SMEs are picking up the cue since you can install Linux on your desktop or server and reduce your operation costs. Microsoft counters this line of thinking by saying that the total cost of ownership (TCO) of its OS is lower than that of Linux.

The open source community that promotes Linux pooh-poohs this argument. One fact, though, remains: Linux is robust, steady, virus-free to a great extent and most importantly, FREE. Which means you can download it from the Internet or get companies like Red Hat and Novell (in India) to install it on your machines and provide maintenance services for a nominal fee.

Linux on the desktop is not as popular as Linux on the server. The reason is that Linux as an OS is a little difficult to use, especially if you’ve been used to a Windows environment. For new users, it would hardly matter.

Moreover, the argument that Linux does not have adequate support and lacks drivers for audio, video and gaming hardly holds water any longer.

Face to face

If corporate security is the buzzword in 2008, then biometrics will be the most probable answer to all such concerns. Biometric solutions for industrial applications surged to Rs 150 crore as an industry, according to a Frost and Sullivan report.

Although 80 per cent of the biometrics business still comes from the corporate sector, but the adoption of biometric systems among residential complexes is rising steadily and is expected to bring in the next phase of growth in 2008.

Also gaining traction are biometric segments like iris scan, middleware, multi-modality, voice recognition and signature verification.

The Indian biometrics market, which mainly consists of access control applications, is used extensively by the Defence and Security industry and fingerprint identification systems by the police administration, is now rapidly moving towards biometric regime.

The finance ministry too has set up an internal group to finalise norms for introducing iris-based biometric Permanent Account Numbers (PANs) for all income tax payers.

Similarly, the Ministry of Home Affairs is toying with the idea of introducing biometrics-based citizen identity cards and even biometric passports.

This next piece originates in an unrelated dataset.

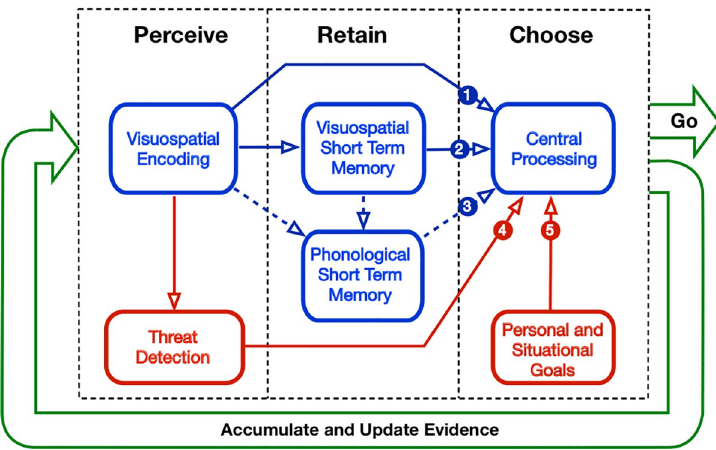
Fig 4. The Perceive, Retain, Choose (PRC) model has been developed as a new model of dynamic risky decision making. The role of short-term memory is explicitly emphasised, with possible processing pathways which inform a driver’s decision about when to pull out of a junction or make other risky dynamic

This could be the turning point for the industry which is targeting an over Rs 1,800 crore turnover this year.

Arguably, the cheaper biometric solutions like fingerprint readers are now common on consumers devices like mobiles and laptops. This biometric application contributed more than 70 per cent in revenues to the domestic biometrics market last year.

PCs are safe no longer

Back in 1983, when virus researcher Fred Cohen coined the term ‘computer virus’ – referring to a programme code that can explicitly copy itself and has the ability to affect other programmes by modifying them or their environment – a lot has happened. Viruses of yore have turned into malware, broadly defined as software designed to infiltrate or damage a computer system.

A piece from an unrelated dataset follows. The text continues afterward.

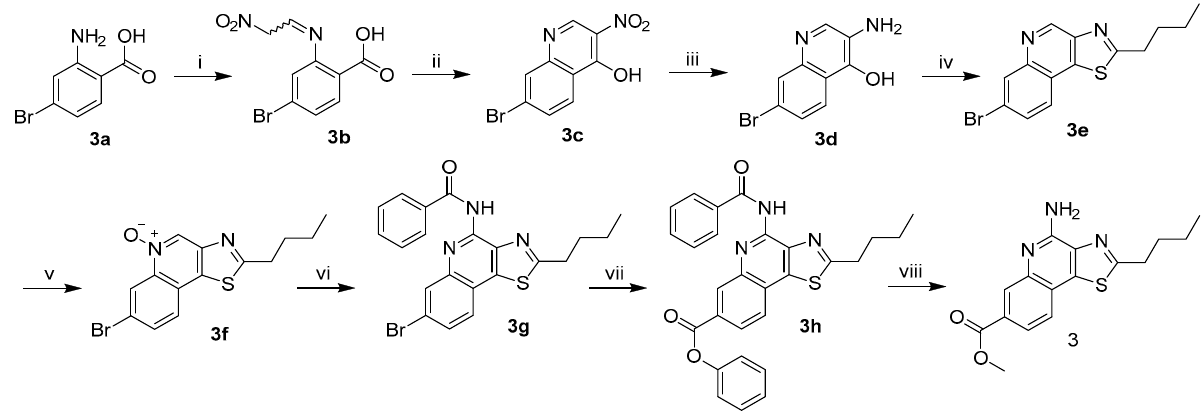
Scheme 1. Reagents and conditions: (i) methazoic acid, H 2 O-dioxane, 40 °C to rt, 15 h, 78%; (ii) sodium acetate, Ac 2 O, 130 °C, 2 h, 57%; (iii) sodium dithionite, DMF, rt, 15 h, 46%; (iv) (a) C 4 H 9 COCl, pyridine, 50 °C, 1 h, (b) P 4 S 10 , 110 °C, 15 h,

The nightmare does not end here. Mutations of e-worms like Trojan horses, spyware, rootkits, dishonest adware, and other malicious software have crowded the cyber world.

Security vendors like McAfee, F-Secure, Symantec, MessageLabs and others agree that there will be a rise in the number of attacks seeking to capture a user’s ID and password by displaying fake sign-in pages.

Analysts have also painted a grim picture about instant messaging (IM). Most web-based IM clients have become quite popular among the Web 2.0 generation. IM features like file transfers and webcam support, make it prone to the virus attacks and 2008 might just be the year for IM attacks in offices or home.

Flash memory

Mainstreaming of flash with several fabs being put into production happened early last year, with a vast majority of these fabs producing flash chips. We saw major technology companies introducing computers without disk drives, with flash being considerably faster and more durable.

With 64GB in flash memory now available, affordable, smaller solid-state disks will be hitting the mainstream in a big way, leading to more crash-resistant and faster laptops. The year 2008 will see flash-based storage making a move towards the datacentre both as a green and a faster access option.

Flash’s main contribution in India would be in making the handheld devices more competitive than the laptop PCs.